● Instructions to follow: Provide only the number of lines below that contain the word "http".

[Stored data]
★ ★ ★ ★ ★ ★ ★

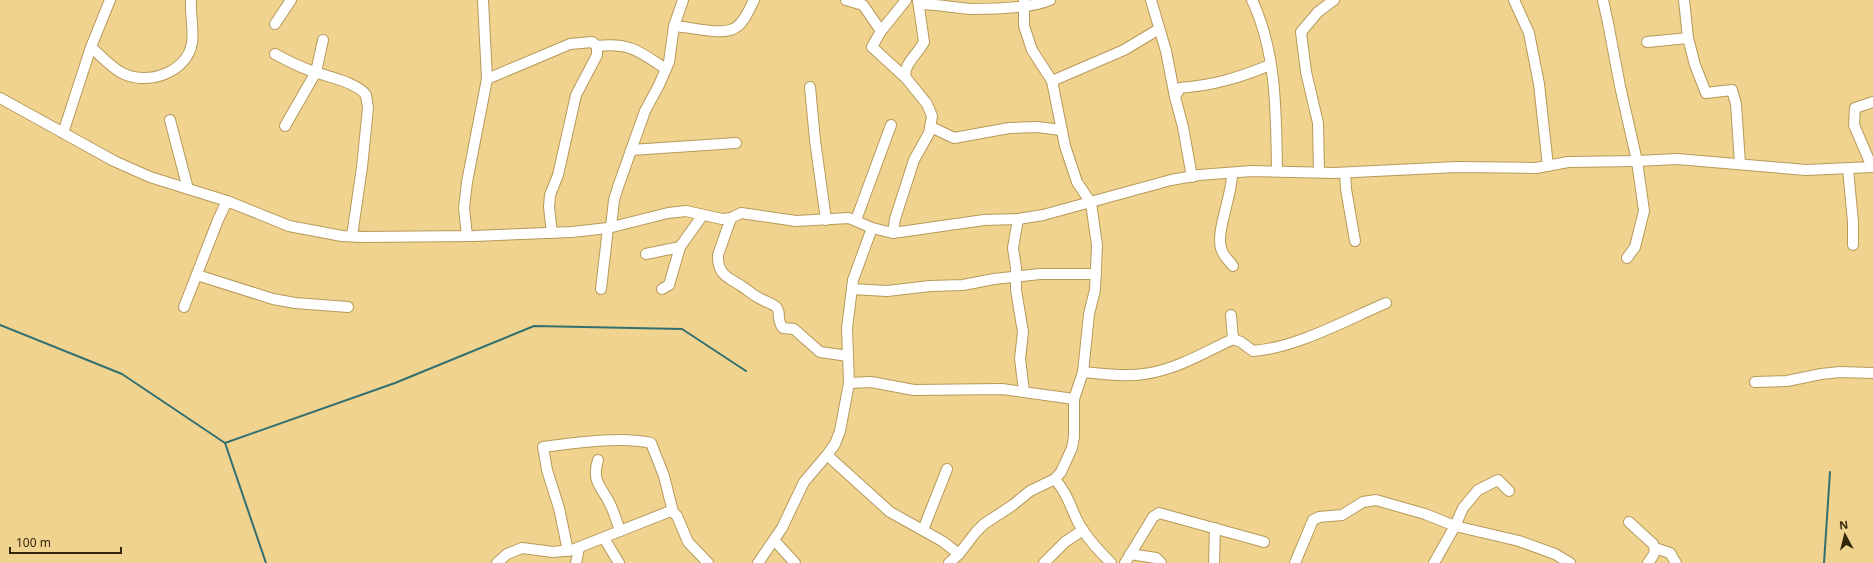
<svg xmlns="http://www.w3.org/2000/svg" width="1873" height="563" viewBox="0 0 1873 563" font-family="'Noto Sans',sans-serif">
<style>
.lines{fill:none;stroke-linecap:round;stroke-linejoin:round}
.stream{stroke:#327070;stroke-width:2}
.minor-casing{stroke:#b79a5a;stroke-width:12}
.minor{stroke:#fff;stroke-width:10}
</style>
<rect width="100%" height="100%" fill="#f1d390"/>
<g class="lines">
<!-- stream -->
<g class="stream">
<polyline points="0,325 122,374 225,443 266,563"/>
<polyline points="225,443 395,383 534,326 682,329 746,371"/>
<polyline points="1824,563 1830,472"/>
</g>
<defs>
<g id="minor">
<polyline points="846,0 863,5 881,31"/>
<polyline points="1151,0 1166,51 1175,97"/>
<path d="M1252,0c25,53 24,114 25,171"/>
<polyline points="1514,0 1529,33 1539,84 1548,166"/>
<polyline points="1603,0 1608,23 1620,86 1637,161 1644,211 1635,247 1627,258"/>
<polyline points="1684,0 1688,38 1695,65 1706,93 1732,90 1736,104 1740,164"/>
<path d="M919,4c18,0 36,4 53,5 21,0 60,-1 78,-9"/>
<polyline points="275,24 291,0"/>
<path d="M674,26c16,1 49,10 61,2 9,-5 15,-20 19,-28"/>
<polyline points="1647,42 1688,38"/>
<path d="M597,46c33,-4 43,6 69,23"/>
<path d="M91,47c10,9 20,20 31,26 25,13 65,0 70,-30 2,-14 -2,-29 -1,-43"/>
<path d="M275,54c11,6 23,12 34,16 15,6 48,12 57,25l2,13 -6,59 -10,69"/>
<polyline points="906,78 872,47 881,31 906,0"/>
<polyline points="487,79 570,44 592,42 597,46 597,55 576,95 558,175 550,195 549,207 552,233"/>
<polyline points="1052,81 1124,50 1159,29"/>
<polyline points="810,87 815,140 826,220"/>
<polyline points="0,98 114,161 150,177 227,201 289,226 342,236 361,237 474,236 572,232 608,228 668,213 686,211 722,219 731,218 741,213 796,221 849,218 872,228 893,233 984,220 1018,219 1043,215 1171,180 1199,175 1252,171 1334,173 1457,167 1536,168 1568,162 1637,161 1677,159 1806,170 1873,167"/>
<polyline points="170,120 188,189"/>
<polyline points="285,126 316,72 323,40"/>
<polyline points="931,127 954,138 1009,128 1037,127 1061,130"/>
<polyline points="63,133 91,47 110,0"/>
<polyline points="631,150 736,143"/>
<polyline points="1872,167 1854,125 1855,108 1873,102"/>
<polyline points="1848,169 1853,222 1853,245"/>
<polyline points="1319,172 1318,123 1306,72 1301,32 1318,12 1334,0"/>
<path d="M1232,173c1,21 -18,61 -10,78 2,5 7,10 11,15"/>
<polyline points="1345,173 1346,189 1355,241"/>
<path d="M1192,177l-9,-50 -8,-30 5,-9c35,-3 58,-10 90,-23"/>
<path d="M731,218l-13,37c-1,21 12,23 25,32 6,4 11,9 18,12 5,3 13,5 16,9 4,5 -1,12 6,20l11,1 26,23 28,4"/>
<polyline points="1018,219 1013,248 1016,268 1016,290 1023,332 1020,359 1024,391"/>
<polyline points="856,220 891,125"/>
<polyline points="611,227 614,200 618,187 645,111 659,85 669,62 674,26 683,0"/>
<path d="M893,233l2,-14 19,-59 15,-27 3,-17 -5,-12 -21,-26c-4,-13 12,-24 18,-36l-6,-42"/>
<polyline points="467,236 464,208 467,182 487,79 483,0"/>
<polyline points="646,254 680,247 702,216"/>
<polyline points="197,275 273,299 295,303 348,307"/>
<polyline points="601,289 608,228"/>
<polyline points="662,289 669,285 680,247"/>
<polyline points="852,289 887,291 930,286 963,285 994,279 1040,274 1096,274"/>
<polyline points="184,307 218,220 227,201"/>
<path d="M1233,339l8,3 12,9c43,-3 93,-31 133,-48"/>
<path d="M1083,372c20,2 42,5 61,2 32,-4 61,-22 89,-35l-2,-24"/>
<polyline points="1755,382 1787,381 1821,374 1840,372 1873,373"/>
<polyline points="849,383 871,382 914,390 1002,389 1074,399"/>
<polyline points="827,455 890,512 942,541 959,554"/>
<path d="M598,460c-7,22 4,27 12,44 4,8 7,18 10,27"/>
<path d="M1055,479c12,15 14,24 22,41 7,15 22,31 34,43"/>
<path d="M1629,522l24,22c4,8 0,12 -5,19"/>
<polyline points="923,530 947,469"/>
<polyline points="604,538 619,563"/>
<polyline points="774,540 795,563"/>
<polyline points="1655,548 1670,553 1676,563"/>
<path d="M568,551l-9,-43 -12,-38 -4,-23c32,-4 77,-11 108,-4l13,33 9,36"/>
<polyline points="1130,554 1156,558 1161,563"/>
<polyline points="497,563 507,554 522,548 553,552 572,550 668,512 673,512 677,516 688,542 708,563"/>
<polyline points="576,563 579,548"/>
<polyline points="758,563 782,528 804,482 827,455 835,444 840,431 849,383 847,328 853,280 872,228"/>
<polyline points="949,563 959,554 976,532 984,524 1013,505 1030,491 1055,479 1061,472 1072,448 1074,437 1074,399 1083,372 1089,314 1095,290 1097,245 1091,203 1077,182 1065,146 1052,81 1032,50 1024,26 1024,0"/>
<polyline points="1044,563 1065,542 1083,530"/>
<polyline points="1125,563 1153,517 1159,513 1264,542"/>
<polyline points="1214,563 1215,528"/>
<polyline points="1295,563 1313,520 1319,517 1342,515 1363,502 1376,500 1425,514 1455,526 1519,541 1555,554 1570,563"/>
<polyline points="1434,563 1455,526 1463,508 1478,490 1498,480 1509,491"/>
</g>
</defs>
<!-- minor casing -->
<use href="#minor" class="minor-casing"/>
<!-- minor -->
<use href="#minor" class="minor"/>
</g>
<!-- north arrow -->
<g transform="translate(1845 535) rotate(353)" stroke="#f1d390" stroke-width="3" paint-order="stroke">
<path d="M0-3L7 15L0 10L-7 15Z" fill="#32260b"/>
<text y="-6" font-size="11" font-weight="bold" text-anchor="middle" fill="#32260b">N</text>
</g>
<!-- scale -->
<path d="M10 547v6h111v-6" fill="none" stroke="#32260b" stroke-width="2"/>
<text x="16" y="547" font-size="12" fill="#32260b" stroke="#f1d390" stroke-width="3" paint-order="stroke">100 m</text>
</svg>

★ ★ ★ ★ ★ ★ ★

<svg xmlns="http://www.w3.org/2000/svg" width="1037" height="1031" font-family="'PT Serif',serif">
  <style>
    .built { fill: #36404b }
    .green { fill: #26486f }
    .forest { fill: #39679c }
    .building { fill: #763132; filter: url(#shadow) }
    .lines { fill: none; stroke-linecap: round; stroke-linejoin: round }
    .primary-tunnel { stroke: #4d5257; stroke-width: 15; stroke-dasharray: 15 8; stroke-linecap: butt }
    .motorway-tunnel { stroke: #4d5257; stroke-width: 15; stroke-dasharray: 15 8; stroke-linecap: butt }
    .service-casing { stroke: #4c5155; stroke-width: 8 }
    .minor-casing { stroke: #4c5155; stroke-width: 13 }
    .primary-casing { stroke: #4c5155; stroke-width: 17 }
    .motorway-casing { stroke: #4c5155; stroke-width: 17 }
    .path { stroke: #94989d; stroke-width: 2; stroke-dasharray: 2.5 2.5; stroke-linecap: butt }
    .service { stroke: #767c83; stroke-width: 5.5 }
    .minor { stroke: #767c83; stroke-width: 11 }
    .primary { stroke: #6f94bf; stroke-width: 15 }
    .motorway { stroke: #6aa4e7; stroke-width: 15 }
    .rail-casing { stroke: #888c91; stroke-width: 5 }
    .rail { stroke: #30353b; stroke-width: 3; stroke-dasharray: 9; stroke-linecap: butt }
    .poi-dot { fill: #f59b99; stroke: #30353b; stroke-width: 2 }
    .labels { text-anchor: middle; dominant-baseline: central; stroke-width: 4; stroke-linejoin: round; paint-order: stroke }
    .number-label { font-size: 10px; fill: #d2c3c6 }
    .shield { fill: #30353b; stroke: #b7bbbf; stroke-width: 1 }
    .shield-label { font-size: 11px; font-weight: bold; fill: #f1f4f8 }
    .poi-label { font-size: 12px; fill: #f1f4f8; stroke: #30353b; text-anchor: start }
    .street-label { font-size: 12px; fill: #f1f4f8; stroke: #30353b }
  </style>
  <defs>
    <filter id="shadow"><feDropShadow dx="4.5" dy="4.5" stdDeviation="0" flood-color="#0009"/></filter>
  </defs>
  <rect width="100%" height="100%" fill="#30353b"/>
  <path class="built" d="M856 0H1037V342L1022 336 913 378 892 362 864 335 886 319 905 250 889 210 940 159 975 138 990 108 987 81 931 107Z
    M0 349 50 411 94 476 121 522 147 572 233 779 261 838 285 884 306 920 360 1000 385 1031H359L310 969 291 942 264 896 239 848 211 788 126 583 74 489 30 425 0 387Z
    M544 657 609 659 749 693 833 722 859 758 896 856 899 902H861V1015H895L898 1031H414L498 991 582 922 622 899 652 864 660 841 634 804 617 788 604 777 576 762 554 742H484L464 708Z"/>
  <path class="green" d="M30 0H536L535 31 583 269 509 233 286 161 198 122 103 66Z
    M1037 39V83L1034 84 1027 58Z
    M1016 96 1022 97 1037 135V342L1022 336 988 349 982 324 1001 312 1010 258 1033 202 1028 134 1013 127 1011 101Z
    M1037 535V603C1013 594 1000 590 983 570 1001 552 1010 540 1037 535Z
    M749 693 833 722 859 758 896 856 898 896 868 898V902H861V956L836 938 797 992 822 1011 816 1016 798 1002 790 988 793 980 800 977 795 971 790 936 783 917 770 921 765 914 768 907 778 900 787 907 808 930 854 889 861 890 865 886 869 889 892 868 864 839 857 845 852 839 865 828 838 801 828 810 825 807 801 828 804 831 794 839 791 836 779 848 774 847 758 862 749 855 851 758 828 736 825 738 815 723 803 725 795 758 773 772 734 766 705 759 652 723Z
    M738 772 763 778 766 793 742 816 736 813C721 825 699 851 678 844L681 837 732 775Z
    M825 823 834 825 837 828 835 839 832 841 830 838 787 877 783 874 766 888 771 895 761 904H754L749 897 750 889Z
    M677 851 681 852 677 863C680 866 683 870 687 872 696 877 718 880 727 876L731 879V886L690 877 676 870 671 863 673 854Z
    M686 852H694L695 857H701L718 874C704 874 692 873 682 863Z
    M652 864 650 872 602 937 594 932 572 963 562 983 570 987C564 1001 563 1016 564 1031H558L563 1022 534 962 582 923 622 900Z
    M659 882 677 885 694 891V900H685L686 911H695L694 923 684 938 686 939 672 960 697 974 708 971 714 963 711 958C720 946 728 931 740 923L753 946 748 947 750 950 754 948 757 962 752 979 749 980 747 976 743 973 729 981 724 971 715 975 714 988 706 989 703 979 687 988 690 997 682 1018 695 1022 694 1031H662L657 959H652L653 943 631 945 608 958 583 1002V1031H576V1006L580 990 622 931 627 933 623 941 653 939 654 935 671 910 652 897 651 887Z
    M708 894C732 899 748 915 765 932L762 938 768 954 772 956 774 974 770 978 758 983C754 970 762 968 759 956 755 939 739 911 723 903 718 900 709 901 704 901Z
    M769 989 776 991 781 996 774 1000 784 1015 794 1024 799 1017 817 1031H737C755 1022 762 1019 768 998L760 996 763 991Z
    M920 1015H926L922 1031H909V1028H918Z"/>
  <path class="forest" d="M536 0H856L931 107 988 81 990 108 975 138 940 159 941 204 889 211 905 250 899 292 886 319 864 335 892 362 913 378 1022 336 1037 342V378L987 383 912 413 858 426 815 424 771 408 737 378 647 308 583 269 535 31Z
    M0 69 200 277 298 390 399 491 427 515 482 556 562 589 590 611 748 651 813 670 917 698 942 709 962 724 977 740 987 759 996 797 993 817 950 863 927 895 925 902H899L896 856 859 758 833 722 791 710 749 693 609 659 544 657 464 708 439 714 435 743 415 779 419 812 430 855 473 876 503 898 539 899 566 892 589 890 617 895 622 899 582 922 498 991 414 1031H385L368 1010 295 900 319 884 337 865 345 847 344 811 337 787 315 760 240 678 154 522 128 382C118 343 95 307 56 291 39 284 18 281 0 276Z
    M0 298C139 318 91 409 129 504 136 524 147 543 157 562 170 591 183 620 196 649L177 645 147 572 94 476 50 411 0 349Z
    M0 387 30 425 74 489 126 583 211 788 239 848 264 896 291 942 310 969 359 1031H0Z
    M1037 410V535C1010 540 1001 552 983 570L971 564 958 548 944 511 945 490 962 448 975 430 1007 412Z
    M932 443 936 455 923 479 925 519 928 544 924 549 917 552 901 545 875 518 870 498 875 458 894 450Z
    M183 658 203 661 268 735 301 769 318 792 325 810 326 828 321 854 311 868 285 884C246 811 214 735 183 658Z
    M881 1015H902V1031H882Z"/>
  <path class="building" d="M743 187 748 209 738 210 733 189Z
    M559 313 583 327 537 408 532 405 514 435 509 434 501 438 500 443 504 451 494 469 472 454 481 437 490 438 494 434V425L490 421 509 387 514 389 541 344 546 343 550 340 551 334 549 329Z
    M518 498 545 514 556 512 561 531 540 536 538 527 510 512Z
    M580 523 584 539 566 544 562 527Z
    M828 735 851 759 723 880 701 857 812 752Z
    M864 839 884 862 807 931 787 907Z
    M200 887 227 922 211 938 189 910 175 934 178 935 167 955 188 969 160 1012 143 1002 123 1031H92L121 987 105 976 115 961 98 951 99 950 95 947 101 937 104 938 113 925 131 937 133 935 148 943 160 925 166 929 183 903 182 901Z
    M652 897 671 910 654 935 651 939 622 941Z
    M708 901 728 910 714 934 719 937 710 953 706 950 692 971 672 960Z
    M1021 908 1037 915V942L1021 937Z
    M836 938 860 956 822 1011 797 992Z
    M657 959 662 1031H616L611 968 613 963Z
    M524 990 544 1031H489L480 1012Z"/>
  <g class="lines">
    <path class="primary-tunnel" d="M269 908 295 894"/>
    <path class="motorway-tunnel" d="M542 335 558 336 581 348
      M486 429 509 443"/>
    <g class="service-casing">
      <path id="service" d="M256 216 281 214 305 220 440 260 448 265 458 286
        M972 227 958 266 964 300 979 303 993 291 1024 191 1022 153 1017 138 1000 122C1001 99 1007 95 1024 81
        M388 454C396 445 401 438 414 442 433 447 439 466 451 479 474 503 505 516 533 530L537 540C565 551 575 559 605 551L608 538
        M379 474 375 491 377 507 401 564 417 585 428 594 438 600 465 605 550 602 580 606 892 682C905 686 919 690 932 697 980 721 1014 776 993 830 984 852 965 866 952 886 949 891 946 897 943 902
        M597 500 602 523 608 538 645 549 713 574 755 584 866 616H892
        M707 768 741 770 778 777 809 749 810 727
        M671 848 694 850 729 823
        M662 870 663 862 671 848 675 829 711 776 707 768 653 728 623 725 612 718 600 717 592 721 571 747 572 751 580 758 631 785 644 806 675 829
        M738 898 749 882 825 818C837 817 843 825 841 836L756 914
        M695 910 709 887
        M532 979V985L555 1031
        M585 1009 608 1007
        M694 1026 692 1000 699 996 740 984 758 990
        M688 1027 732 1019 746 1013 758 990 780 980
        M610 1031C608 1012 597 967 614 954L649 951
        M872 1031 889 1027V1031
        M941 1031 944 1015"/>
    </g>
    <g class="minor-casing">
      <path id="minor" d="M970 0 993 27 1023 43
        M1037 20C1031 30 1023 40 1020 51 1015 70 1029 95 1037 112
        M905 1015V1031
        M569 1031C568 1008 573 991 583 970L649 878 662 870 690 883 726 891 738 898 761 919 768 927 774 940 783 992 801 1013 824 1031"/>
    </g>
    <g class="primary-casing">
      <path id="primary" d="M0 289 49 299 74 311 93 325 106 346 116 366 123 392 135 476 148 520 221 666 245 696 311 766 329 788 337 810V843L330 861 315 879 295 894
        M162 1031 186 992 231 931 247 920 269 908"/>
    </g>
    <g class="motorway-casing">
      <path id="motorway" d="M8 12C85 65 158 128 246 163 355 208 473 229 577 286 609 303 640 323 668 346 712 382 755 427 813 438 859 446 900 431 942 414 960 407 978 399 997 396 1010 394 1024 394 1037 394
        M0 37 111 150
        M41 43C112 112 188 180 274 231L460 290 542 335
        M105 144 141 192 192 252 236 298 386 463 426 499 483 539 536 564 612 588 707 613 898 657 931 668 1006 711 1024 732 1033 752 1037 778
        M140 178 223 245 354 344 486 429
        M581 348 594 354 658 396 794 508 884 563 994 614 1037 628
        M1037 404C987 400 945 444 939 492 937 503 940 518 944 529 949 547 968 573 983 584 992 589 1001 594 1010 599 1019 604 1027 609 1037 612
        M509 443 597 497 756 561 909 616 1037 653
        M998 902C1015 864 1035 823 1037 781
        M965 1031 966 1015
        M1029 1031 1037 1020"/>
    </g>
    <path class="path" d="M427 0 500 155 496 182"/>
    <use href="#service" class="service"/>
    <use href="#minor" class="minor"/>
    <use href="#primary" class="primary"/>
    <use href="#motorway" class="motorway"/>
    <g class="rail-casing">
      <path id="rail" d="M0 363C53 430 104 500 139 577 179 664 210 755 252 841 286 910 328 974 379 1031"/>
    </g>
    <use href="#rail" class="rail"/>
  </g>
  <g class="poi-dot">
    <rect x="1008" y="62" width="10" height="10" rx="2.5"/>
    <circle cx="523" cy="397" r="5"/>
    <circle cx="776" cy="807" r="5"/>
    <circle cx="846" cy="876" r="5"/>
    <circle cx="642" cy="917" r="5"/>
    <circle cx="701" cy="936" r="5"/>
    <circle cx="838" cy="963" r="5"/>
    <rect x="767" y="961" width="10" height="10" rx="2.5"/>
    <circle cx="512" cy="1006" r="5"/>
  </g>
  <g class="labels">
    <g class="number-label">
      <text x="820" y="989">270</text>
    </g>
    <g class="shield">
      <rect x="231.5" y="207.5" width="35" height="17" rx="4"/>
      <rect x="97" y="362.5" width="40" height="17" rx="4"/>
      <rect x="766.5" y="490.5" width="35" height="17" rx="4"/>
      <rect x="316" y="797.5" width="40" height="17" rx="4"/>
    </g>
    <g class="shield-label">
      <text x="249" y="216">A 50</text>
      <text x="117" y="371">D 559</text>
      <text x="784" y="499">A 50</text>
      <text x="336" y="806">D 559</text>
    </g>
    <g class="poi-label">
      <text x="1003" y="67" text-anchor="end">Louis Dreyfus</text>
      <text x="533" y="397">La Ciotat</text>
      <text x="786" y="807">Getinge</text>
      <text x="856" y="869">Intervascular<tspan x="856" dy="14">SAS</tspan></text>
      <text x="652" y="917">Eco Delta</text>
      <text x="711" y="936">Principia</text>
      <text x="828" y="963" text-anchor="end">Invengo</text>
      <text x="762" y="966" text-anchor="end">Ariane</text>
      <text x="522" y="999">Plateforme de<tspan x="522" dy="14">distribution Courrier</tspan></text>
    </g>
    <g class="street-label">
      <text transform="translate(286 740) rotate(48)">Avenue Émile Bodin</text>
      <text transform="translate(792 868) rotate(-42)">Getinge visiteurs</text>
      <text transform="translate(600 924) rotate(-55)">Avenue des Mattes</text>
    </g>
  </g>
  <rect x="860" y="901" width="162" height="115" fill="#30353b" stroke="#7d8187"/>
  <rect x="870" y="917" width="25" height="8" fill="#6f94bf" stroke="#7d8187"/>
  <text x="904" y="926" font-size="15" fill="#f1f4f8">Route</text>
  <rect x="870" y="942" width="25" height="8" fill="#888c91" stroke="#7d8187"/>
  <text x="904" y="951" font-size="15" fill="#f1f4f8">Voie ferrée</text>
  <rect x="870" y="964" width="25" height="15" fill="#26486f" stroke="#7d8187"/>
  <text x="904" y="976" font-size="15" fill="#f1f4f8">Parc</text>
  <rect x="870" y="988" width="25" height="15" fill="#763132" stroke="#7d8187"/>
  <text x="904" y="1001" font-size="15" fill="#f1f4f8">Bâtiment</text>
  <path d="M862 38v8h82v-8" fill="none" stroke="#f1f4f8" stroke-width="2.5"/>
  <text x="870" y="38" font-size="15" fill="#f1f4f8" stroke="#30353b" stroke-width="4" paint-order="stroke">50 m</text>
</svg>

★ ★ ★ ★ ★ ★ ★

● Task response: 2